If you’ve been following my recent posts, you’re probably aware of the project that we’re talking about today. Otherwise, welcome and allow me to fill you in on the details.
For the past couple of weeks, I’ve been testing a cryptocurrency trading bot that should detect new coin listings on Binance and automatically place buy and sell orders. I’ve included a trailing stop loss and several customisation options to allow users to modify their exit strategy. It’s like a custom indicator for Biance where you can decide when to exit the market (ideally at a good time).
Let me share with you a quick timeline of how this last week has been from the perspective of this project.

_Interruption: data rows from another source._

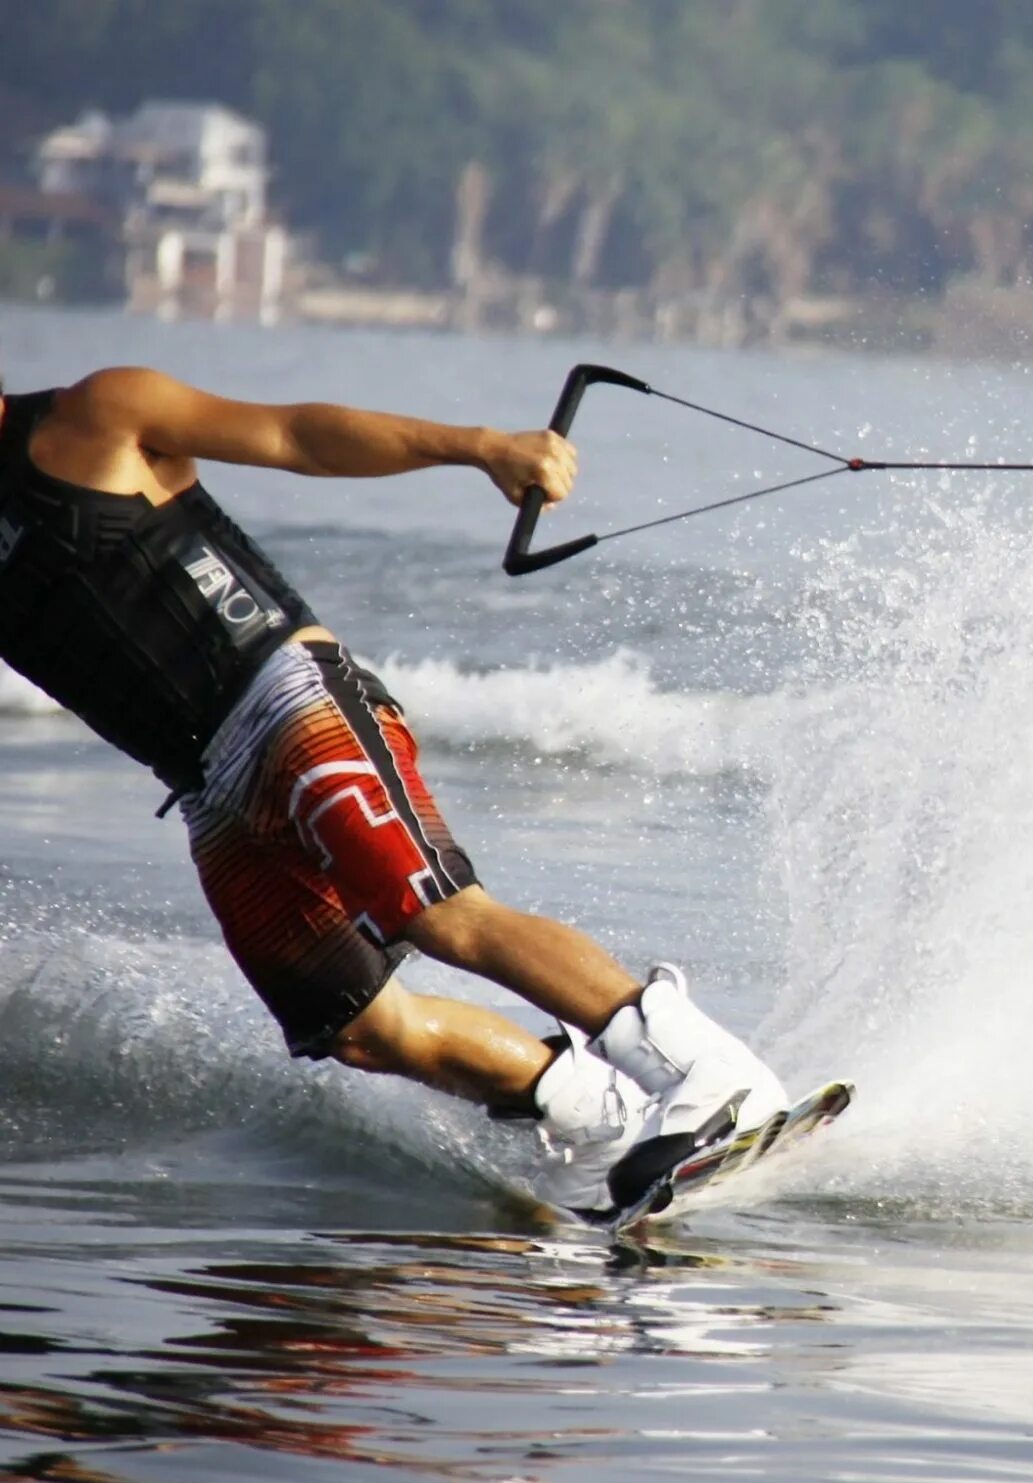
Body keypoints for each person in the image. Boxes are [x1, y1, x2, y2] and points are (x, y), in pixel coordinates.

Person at [0, 366, 786, 1218]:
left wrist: (481, 448)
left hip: (283, 701)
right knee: (361, 1031)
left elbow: (297, 435)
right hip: (207, 793)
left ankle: (705, 1069)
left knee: (441, 913)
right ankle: (599, 1122)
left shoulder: (98, 414)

Open sourcing this crypto trading bot
I believe that, as long as it’s reasonable to do so, code should be open-sourced and shared freely online. Personally, I have found open sourcing my trading algorithms is improving the quality of my code and adding features that I might not have known how to implement myself. This was the case with the new coins listing bot I wrote two weeks ago.
Because the code really only fires once a new coin is listed on Binance, it’s a bit difficult to test it beforehand. I’ve run some initial tests, but when the time came, the bot errored in the middle of an order. On the bright side, it did in fact detect a new coin as soon as it was listed, so there’s potential there.
It was helpful to open source the trading bot and have a few more people testing it out as well, as this enabled me to make significant improvements and bug fixes to the code.
The main issue
A few days after open sourcing and running the bot, it became clear that the main bug was related to the step_size. On Binance, the step_size of an asset simply refers to the order accuracy of that asset. For example BTC has a step_size of 6 decimal points (0.000001) while XRP has only 1 (0.1). It turns out that, due to the format of the new coins symbols, the function that calculates the step size has been breaking mid-order.
In the following days I’ve ran some more tests and also devised a way to test the order-placing functions by feeding dummy data. I’m quite happy with the results, and I’m relatively confident that the bot is more or less stable. Though connection issues are still occuring from time to time.
That being said, I did manage to stabilise the script and make a significant improvement to the speed of execution.
Fixes and improvements
- Corrected the step size issue (should hopefully be able to complete an order now)
- Fixed the buy and sell logic to stop it from breaking
- Reduced the time it takes to detect a coin from 6 seconds to 0.3 seconds.
Next steps for the new coins trading bot
Well, it’s back to testing. I’m leaving the code to run on my raspberry pi and waiting for new coins to be listed on Binance. I will post the results once the bot actually buys something.